“Water Connects” was the theme and overarching message of the Budapest Water Summit, held between 28 and 30 November 2016 in Millenáris Park, Budapest, Hungary. It reinforced the centrality of water in the water-energy-food nexus and its role as a critical natural asset in achieving the SDGs and the 2030 Agenda for Sustainable Development.
On 29 November, Mr. Shammy Puri, former Secretary General of the IAH, chaired a session entitled, “Groundwater – How Can We Manage the Commons under Uncertainty?” at the Science-Technology Forum. He cautioned that transformational shifts are required in multiple sectors to enable proper management of groundwater in conjunction with surface water. Keynote speaker Mr. Jeremy Bird, Director General of the International Water Management Institute, presented the Groundwater Solutions Initiative for Policy and Practice. GRIPP Partners Neno Kukuric, Director of the International Groundwater Resources Assessment Centre (IGRAC) and Stephen Foster of the International Association of Hydrogeologists (IAH) were also keynote speakers during the session.
Attendees listened to Mr. Bird’s presentation of the IWMI-Tata Solar Power as a Remunerative Crop Project (SPaRC) in India, where farmers were incentivized to decrease water abstraction and sell their solar energy to the grid. “SPaRC serves as one example of a potentially transferable solution to groundwater issues,” said Mr Bird. “However, governance frameworks vary within and across countries.” He also highlighted GRIPP’s first case study on Moroccan aquifer contracts and the importance of sound science in influencing groundwater policies and management through carefully developed engagement and communication efforts.

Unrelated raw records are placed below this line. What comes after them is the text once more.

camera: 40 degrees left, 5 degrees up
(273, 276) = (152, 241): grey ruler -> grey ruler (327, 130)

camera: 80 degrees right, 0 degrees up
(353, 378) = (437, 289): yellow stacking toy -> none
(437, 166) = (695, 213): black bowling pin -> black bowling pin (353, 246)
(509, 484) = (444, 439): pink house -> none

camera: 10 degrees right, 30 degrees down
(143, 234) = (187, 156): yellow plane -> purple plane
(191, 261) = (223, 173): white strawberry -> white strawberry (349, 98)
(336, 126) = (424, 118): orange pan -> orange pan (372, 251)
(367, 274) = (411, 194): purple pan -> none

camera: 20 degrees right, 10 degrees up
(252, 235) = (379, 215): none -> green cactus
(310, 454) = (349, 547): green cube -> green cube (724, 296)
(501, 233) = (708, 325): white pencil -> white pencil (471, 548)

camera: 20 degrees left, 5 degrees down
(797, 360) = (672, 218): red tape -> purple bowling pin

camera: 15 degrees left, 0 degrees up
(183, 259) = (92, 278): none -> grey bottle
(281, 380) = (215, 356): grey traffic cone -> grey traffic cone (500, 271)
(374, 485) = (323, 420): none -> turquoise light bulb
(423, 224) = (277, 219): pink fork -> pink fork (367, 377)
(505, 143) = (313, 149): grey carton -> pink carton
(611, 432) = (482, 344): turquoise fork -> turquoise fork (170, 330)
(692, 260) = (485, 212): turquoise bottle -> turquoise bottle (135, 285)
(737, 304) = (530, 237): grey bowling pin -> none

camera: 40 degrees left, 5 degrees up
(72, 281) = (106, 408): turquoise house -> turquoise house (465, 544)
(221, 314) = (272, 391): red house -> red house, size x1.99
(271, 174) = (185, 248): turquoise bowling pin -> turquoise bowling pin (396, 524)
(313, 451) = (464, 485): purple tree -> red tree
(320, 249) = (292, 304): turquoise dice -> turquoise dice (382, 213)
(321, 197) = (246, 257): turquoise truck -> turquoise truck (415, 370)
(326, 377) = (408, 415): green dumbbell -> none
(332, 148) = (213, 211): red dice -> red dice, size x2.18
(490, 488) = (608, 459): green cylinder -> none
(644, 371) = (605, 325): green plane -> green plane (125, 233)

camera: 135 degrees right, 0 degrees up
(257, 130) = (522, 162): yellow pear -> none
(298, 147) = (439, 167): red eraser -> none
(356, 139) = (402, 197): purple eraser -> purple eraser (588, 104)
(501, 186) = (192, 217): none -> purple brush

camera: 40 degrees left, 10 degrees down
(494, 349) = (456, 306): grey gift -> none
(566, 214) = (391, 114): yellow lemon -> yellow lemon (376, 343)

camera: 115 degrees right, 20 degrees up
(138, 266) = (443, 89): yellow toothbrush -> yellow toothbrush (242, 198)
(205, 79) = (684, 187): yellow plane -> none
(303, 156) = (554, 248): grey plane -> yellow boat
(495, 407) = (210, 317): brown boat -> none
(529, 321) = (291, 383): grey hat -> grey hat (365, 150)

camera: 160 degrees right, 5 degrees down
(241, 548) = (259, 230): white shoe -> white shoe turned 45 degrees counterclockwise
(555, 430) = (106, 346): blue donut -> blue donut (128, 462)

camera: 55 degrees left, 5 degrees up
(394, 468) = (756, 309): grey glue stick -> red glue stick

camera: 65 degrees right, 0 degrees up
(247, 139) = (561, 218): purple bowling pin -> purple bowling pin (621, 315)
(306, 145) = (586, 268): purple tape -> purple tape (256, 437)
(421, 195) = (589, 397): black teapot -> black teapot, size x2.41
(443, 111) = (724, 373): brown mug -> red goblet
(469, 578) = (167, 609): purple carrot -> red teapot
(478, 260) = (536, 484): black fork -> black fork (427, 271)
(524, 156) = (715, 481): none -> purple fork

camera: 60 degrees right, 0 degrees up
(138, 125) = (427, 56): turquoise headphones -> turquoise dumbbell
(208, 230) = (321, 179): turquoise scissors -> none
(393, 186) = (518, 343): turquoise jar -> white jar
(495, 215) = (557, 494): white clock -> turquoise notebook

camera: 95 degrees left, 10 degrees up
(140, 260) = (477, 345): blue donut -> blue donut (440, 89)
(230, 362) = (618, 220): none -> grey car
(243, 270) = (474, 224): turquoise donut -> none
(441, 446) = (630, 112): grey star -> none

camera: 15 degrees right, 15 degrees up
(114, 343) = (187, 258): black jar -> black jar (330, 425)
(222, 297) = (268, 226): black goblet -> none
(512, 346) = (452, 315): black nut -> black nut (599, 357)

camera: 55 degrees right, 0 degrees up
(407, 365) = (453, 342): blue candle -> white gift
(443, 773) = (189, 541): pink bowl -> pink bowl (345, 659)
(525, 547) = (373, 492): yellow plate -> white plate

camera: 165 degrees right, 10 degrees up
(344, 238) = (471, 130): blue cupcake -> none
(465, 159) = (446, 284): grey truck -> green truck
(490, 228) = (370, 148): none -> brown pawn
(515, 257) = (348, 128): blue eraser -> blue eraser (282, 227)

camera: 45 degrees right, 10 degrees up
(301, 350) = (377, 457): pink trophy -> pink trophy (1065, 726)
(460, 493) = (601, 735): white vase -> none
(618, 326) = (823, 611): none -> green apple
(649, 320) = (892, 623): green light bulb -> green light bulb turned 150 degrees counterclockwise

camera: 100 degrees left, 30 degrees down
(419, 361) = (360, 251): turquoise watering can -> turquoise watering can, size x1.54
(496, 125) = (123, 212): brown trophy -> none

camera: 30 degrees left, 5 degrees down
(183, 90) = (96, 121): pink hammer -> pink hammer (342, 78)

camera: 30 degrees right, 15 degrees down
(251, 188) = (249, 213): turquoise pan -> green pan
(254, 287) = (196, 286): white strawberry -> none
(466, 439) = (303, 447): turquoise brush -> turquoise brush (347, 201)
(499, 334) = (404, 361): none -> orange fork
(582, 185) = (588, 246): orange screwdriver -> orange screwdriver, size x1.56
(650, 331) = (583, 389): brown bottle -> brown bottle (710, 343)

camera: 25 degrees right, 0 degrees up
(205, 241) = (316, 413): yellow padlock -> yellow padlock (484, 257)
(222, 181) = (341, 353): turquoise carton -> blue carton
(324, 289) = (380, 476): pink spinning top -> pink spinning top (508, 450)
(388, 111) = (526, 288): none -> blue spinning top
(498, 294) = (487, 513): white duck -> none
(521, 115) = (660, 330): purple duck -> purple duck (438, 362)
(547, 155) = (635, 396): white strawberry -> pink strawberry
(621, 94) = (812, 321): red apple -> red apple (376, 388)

IAH has produced six strategic overview papers on groundwater, addressing the linkages to global change, human health, food security, energy, ecosystems and cities. These papers tackle the challenge of identifying frameworks and appropriate governance criteria for high level decision makers. The session concluded that translating these into effective institutional partnerships remains a top priority, which is where GRIPP’s unique solution-sharing platform will act as a bridge between knowledge and policy.